To establish prejudice, an accused infringer must allege intervening rights — i.e., that it or others invested in, worked on, or used the claimed technology during the period of delay, and that it would have acted differently had the patentee prosecuted in a timely manner. Cancer Rsch. Tech Ltd., 625 F.3d at 729-731. Both Moderna and PBNT alleged they invested substantial time and resources developing mRNA and LNP technologies during the period of GSK’s alleged delay, only to face claims of broader scope that were enlarged after those investments were made. The Court found these allegations sufficient at the pleading stage, distinguishing the Federal Circuit’s post-trial decision in Google LLC v. Sonos, Inc. (Sonos II), 2025 WL 2473258 (Fed. Cir. Aug. 28, 2025), which held that a defendant could not “be prejudiced by incorporating into its products a feature that was publicly disclosed” in the specification of a predecessor application of the asserted patents “prior to the defendant’s investment”, on the grounds that Sonos II was decided on a fully developed evidentiary record.
The Court also addressed the specific questions of (1) whether prosecution laches applies to post-General Agreement on Trade and Tariffs (“GATT”) patents and if so (2) whether the presumption for prosecution laches is applicable in this case.
GSK argued that prosecution laches does not apply to patents issued under the post-General
Agreement on Trade and Tariffs (“GATT”) patent term framework (i.e., patents with terms measured from the application filing date rather than the grant date), contending the doctrine developed specifically to address so-called “submarine patents” under the old system. The Court rejected this argument, relying on Mojo Mobility, Inc. v. Samsung Elecs. Co., 2024 WL 3354705 (E.D. Tex. June 11, 2024), and the Federal Circuit’s decision in Personalized Media Communications, which declined to limit prosecution laches to a specific fact pattern and instead focused on whether prosecution was conducted in an equitable manner.
The Federal Circuit held in Hyatt v. Hirshfeld, 998 F.3d 1347 (Fed. Cir. 2021), that in the context of a § 145 civil action against the USPTO, an unreasonable prosecution delay of six or more years raises a presumption of prejudice, including intervening rights. Both Moderna and PBNT sought to invoke this presumption. The Court declined to extend the presumption beyond the § 145 context, finding that Hyatt expressly limits it to that setting.

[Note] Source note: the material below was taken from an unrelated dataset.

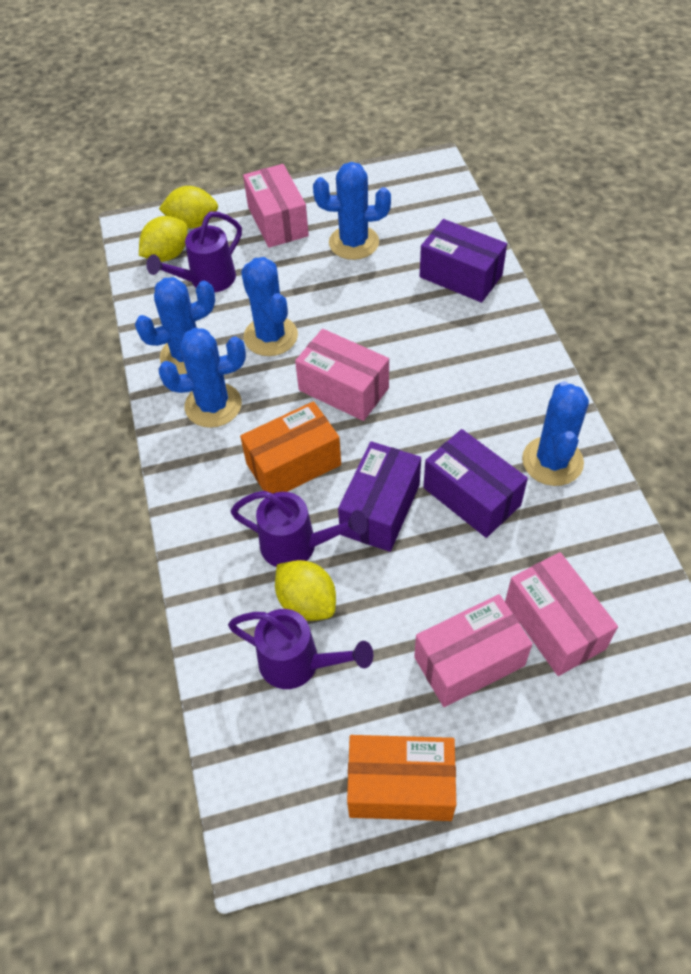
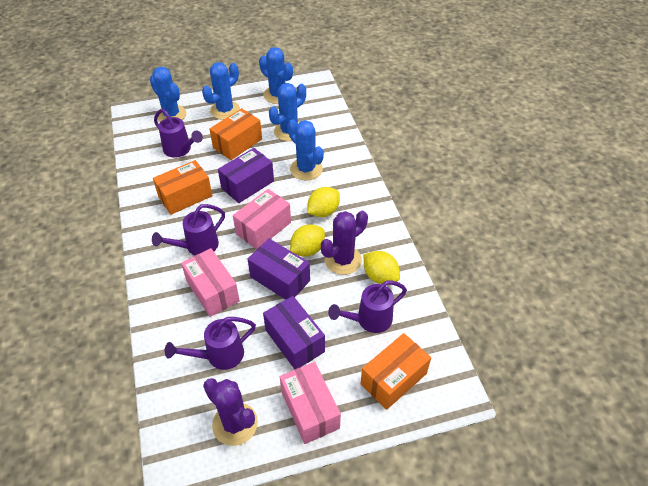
orange box: [240,401,341,493] [347,735,456,821] = 2 -> [153,160,213,215] [210,108,262,160] [360,333,431,410] = 3
pink box: [243,164,309,248] [295,329,389,421] [414,594,533,707] [505,552,618,676] = 4 -> [181,248,240,317] [233,189,291,250] [280,362,341,444] = 3
purple cactus: none = 0 -> [203,378,258,446] [321,211,368,275] = 2
purple watering can: [146,211,242,293] [228,609,373,689] [230,491,367,567] = 3 -> [152,204,225,255] [154,109,203,158] [165,317,256,370] [328,281,407,333] = 4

Accordingly, the defendants were required to affirmatively plead prejudice without the benefit of any presumption.
Conclusions
The Court emphasized that prosecution laches is an inherently fact-intensive inquiry turning on the totality of the circumstances. The surviving prosecution laches counterclaims and affirmative defenses will proceed to discovery. Whether the evidence ultimately supports a finding of prosecution laches — and thus unenforceability of the asserted patents — remains to be determined at summary judgment or trial on a fully developed factual record.
How this laches issue plays out in in this case will be interesting to follow, especially for parties that seek to enforce and defend against such later-filed patent applications based on old portfolios that are still active.